▶ _Your instructions_
Please pick out every line of the material that contains the word "many" and copy each one. Letter case counts.

[Collected data]
BEGIN

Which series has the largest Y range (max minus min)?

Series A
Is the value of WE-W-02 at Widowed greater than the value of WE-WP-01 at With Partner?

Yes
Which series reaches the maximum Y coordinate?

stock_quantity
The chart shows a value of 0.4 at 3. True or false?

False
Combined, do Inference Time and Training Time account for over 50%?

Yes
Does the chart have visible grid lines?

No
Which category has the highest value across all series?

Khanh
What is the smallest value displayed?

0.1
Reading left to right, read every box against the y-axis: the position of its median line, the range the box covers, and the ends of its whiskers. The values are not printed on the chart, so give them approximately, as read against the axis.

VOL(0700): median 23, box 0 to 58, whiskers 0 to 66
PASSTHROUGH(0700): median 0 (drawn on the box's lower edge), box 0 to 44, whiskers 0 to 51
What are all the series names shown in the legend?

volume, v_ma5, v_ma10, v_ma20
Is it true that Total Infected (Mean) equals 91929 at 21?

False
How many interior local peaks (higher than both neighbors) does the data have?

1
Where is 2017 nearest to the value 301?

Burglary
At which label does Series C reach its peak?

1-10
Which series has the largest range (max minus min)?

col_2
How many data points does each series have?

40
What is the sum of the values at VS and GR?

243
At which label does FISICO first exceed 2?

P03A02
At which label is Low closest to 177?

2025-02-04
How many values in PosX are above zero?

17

END

▶ _Exercise output_
How many interior local peaks (higher than both neighbors) does the data have?
How many data points does each series have?
How many values in PosX are above zero?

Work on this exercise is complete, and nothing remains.